Faith or No Faith: Does It Matter?
Published Wed Jul 02, 2014 | Posted in Impressions | By Linda Jenkinson |
You might say that in life the good things are whatever get you through the day. In that respect, for some people, faith in god(s) is a good thing. Yet, one of the main problems in human culture is taking responsibility for our actions.
People of faith believe that they are not responsible. Their god(s) are often someone to blame when things go wrong or they rhetorically pass the blame on to themselves. "What did I do to deserve this?" At best, the theist believes that the trials of life are all a part of "His" plan. When they reach a goal or achieve a victory, it is not due to their efforts, but attributed to the grace of their god(s). Their search for the real truth in life stops at their god(s).
For me, waking up from the faith coma was an epiphany.

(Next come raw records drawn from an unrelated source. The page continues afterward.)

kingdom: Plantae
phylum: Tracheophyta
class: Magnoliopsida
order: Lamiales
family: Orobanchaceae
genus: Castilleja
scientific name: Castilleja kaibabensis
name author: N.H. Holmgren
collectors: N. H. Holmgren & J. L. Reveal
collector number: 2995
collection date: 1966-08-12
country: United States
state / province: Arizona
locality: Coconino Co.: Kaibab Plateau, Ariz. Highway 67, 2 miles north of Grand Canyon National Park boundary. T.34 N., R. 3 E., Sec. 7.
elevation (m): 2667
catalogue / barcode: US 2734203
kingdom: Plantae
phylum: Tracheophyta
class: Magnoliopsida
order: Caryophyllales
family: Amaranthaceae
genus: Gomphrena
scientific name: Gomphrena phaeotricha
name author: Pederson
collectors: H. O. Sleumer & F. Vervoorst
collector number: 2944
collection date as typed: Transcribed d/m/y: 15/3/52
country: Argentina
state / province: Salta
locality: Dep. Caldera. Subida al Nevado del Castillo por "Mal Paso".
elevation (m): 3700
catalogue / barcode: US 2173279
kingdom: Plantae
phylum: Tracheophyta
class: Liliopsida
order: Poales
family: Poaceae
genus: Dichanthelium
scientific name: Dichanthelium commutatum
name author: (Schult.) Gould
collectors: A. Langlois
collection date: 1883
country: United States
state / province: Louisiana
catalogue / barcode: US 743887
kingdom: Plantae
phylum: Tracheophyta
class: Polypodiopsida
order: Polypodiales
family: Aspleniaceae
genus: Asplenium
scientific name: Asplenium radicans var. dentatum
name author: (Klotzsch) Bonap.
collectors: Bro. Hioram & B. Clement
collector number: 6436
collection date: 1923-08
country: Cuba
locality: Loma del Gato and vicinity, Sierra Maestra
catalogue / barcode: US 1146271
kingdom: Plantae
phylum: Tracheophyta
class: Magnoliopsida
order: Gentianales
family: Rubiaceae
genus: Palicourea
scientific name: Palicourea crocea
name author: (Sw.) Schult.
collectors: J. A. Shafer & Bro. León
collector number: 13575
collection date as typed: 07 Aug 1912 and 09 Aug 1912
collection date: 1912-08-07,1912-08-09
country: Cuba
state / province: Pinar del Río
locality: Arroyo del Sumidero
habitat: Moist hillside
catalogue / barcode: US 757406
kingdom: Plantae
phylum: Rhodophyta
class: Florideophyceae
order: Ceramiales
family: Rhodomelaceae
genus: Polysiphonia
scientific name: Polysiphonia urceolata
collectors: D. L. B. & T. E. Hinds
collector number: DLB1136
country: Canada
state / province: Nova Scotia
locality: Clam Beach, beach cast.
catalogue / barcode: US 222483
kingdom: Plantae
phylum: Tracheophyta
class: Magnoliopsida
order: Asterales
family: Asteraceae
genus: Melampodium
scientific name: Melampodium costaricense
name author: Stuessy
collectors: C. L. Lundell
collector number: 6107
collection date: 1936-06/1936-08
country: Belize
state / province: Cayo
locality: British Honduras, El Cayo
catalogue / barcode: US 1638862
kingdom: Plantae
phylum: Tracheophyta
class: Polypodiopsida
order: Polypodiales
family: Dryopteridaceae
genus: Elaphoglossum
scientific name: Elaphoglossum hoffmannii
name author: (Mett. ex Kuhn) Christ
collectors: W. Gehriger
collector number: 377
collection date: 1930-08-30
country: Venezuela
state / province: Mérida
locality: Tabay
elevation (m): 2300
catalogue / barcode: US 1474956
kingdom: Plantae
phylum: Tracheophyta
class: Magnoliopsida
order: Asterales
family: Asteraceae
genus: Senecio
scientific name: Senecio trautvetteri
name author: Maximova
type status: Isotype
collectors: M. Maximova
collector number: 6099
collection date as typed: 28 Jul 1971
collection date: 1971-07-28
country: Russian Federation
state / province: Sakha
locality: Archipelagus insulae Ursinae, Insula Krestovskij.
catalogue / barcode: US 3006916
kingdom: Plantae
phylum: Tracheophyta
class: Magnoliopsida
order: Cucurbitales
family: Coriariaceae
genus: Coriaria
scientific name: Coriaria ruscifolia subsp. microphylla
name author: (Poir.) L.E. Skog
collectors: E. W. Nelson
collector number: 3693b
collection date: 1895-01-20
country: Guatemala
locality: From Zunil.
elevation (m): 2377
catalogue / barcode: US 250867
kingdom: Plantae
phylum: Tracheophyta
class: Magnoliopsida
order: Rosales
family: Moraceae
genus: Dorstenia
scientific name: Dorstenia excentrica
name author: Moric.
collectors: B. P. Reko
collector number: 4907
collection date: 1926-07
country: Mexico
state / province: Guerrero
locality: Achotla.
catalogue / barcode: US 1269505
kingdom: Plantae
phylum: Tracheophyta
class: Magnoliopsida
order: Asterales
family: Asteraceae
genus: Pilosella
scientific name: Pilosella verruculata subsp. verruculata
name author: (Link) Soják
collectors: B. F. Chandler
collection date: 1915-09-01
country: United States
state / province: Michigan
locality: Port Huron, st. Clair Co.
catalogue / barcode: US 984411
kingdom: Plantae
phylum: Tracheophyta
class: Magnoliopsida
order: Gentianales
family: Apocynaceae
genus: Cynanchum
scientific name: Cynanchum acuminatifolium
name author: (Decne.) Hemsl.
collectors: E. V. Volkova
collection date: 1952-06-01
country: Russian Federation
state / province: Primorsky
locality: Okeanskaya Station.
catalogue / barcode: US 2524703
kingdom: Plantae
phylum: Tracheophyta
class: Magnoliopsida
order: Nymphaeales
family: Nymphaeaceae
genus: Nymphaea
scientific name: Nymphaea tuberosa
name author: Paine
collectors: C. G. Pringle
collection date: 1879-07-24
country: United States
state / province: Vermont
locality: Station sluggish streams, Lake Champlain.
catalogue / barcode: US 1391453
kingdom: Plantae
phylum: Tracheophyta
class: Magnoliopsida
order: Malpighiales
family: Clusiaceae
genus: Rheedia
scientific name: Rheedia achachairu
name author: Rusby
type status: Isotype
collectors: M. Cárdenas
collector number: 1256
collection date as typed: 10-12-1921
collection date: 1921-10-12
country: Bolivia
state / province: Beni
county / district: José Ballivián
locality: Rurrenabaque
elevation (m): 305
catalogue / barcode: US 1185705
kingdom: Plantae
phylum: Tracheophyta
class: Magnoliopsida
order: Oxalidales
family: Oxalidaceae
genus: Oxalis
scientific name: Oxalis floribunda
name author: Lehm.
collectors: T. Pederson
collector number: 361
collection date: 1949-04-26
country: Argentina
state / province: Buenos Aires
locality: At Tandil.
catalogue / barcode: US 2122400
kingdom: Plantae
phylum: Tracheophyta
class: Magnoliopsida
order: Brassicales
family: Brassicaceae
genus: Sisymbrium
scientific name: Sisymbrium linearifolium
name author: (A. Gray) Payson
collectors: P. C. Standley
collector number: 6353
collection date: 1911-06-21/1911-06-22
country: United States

Still, I am a person of faith. I have an unshakable faith in life. I have a greater love and respect for life and a greater awe, love, and respect for the majesty of life in all forms—flora and fauna— than I ever did when I lived in pursuit of heaven and in fear of hell. I am free to experience the reverence of life itself, to love my life and everything, everybody that touches it without worshiping any of it. I have a lot of faith in my own capabilities as well as an increased recognition of my limitations but none of my faith is based on some ancient scribe's doctrine or the edicts of another human who is both as capable and as limited as I am. If that's all there is, then that is abundant.
But then, what happens at death? One answer is "what happens to the light when you snuff out a candle." To answer the question with a question I might ask, "Where were you before you were born?"
Life on Earth is no more than existence that commences at birth and ends at death. If we do not fear or worry about our pre-life, then why be concerned about our post-life? It seems to me that our primary concern should be the life that surrounds us: what we can see, hear, feel and act upon in every waking moment.
Perhaps death is only a long, dreamless sleep. How can that be worrisome? Shakespeare's Hamlet said, "To sleep. Perchance to dream." But isn't a dreamless sleep better than the "perchance" of hellish nightmares that is only balanced by the "perchance" of a better hereafter?